Epidemiology is the science of studying the distribution and determinants of disease and health in a specific population. It is an important part of preventive medicine and the basis of preventive medicine. Epidemiological research methods include monitoring, observation, hypothesis testing, analytical research, and experiments. Epidemiological data analysis uses specific methods to organize, describe, infer and summarize data. Epidemiological research issues include disease distribution, etiology and risk factors, diagnosis, prevention, and treatment evaluation.
A new drug from the discovery of candidate compounds to the clinical trials requires a large number of preclinical tests to ensure its safety and effectiveness when used on the human body. Preclinical drug evaluation mainly includes four aspects of research: pharmaceutical research (this part mainly includes research on physical and chemical properties, drug-forming properties, quality standards, etc.), pharmacodynamic studies, safety studies and pharmacokinetic studies.
Our statisticians provide the most appropriate epidemiological research data analysis method according to your needs, and help you select the most valuable candidate drugs for clinical trial application through targeted preclinical data analysis.
The issues involved in epidemiological research are diverse, so the data analysis methods used should be targeted when dealing with epidemiological research data. Our services can solve your problems in all aspects of epidemiological data analysis. For example, when studying the frequency of onset, it is necessary to select the best evaluation index among the incidence rate, the attack rate, and the renewal rate according to the purpose of the study and the characteristics of the disease.
The effect is the size or effect of exposure or treatment on the outcome and is often expressed by the difference in incidence between the exposed and non-exposed groups or between the treatment group and the control group. The commonly used effect measures in epidemiological studies are: ① relative risk (RR) =I1I0; ② percentage of attributable risk (ARP) =(I1-I0)/I1; ③ relative risk less (CARR) = (I1-I0)/I0; ④ odds ratio (OR) = ad/bc; ⑤ rate difference (RD) = (I1-I0); ⑥ need to treat the number of people (NNT) = 1 / RD. Due to random errors, the results of each effect indicator cannot represent the true value of the effect, and the confidence interval is often used to represent the uncertainty of the effect estimate caused by the random error.

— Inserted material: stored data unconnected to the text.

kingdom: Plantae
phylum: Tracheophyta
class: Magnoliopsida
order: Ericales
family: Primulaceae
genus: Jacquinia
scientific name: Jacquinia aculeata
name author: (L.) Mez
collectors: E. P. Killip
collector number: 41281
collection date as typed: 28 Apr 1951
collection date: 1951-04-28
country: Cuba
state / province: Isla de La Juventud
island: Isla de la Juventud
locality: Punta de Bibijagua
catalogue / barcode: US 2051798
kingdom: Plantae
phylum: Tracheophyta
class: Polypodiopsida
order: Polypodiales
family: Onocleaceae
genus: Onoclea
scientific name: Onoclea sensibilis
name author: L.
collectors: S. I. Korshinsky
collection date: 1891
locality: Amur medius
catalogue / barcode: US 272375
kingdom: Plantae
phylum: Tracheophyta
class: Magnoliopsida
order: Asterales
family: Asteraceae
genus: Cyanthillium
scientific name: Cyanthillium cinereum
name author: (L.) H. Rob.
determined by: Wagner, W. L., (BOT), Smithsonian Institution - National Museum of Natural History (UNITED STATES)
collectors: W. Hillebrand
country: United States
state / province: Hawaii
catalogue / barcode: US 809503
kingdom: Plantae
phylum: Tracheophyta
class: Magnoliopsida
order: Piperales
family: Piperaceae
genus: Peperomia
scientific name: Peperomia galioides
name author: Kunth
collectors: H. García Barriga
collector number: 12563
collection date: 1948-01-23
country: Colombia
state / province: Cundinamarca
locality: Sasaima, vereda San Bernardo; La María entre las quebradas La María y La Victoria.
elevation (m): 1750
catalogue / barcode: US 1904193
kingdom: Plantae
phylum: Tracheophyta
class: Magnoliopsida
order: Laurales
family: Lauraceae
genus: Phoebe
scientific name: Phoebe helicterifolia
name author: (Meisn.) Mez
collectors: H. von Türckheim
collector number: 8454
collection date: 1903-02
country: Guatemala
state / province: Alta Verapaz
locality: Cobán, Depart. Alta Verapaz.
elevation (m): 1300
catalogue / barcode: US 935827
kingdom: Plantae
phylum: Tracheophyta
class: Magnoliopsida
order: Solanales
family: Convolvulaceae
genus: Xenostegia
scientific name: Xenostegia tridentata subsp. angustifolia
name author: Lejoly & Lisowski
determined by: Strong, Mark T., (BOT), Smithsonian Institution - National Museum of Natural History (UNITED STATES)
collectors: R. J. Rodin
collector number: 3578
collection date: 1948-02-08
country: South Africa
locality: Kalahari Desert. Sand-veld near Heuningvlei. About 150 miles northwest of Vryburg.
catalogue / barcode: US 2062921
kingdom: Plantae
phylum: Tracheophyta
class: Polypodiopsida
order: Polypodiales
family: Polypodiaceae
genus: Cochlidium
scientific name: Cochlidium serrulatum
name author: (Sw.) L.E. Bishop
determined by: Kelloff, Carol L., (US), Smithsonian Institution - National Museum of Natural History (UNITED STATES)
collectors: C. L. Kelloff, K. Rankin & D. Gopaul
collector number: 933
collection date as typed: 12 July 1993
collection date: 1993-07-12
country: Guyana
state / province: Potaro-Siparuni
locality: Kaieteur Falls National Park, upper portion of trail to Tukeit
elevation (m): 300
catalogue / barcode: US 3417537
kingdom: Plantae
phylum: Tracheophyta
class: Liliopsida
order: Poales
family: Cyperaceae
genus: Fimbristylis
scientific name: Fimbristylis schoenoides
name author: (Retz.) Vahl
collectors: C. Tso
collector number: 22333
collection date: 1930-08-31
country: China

In the preclinical phase, drug evaluation is usually established on animal models. In general, statistical methods used in this phase can be divided into two types. One is statistical description, and the other is statistical inference. Statistical description is the most basic statistical analysis of the data, with the use of statistical indicators, statistics or statistical tables, so that it can reflect the basic characteristics of the data, which is conducive to the accurate and comprehensive understanding of the information contained in the data. Statistical inference is to use the information provided by the sample to infer the data distribution of the population, such as confidence interval, t test, analysis of variance, and so on.